Even though the Child Tax Credit is larger for tax year 2021, the lump sum for people who already received the monthly advances will be slightly smaller than the conventional $2,000 payout. For example, parents raising a two-year-old would be in line for a $1,800 lump sum and parents of a seven-year-old would have a $1,500.
In a recent Bankrate.com survey, it was no surprise millennials and the parents of children under age 18 were most likely to say they were worried about receiving a smaller refund, said Ted Rossman, senior industry analyst at Bankrate.com.
Enter the Child and Dependent Care Credit.
The IRS says the credit applies to expenses for eligible care of a person who is under age 13 at time the care is offered. It can also apply to the taxpayer’s spouse, so long as the spouse is not “mentally or physically able to care” his or herself and lives with the spouse for at least half the year. There are circumstances where it can apply to other dependents who are not the taxpayer’s spouse.
Potentially eligible expenses include day-care facilities, nursery schools and nannies. Before- and after-school care for kids in kindergarten and above can count, but expenses to pay for the schooling from kindergarten age and above are not eligible as care. Summer schools and tutoring don’t count as care, the IRS says. Day camps are eligible, but not overnight ones, the IRS says.
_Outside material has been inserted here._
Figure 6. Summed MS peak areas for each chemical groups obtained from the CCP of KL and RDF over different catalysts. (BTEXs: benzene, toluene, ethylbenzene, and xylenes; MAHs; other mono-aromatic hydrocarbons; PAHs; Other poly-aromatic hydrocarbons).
The credit pays for a percentage of the expense. For this year, the percentage is greater and the thresholds for full payment are higher. This year, the credit is fully refundable, so eligible families can get the credit even if they earn too little to owe federal income tax and more people will be able to claim it, the IRS explained.
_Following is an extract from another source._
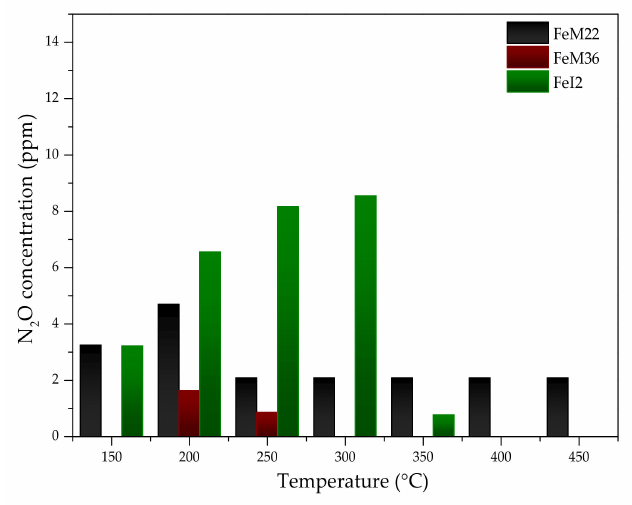
Figure 7. Concentration of N 2 O in the gas mixture during NH 3 -SCR catalytic tests conducted over Fe-MWW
There are requirements for earned income during the year, which mean the taxpayer and their spouse both have to work, Kendeigh said. There are exceptions for full-time students, the IRS notes.
Taxpayers start their credit determinations with up to $8,000 in eligible expenses for a single child, and $16,000 for two or more. That includes monthly attendance costs, but it can also be costs like one-time non-refundable application fees or the payments a family might make to hold a kid’s slot open while the child and family are away, Kendeigh said.
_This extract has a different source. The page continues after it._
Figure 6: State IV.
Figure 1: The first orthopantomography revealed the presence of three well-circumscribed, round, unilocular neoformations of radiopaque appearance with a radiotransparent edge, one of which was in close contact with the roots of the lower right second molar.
The IRS will allow half of that sum as the credit, so long as the taxpayer’s adjusted gross income is under $125,000. From there, the percentage gradually phases out and ends for households making $438,000.
(By comparison, the previous rules applied a maximum 35% credit. The phase out started for households making above $15,000 and came to 20% for incomes exceeding $43,000.)
The Bipartisan Policy Center has a calculator where user can get estimates on how much more cash they’ll receive under the enhanced Child and Dependent Care Credit.
If one trick is being aware of the credit, another is understanding how to properly claim it at a time when errors can slow refund processing inside the badly backlogged Internal Revenue Service.
To claim the credit, taxpayers need to submit Form 2441, where they have to document information including the care provider’s name, Social Security Number or Employer Identification Number.
Keep in mind, people who pay their caregiver ‘off the books’ cannot claim the credit. “If you’re taking that credit, the IRS is on notice the provider is earning income,” and it will expect to see it reported, Kendeigh said.
Going off the books has other perils, like getting on the wrong side of the IRS. “If you pay someone to come to your home and care for your dependent or spouse, you may be a household employer who has to pay employment taxes,” the IRS said. (If the person takes care of the child or spouse at their home or business, the IRS said it doesn’t regard the taxpayer as a household employer.)
Taxpayers don’t need to master all the nuances of the credit. The key point is being aware it’s an option — and a valuable one — as they prepare their own taxes or work with a professional.
“The more you know, the more you can ask those questions and make you are receiving everything you are entitled to,” Phillips said. “This is a unique opportunity for families to get more money in their pockets.”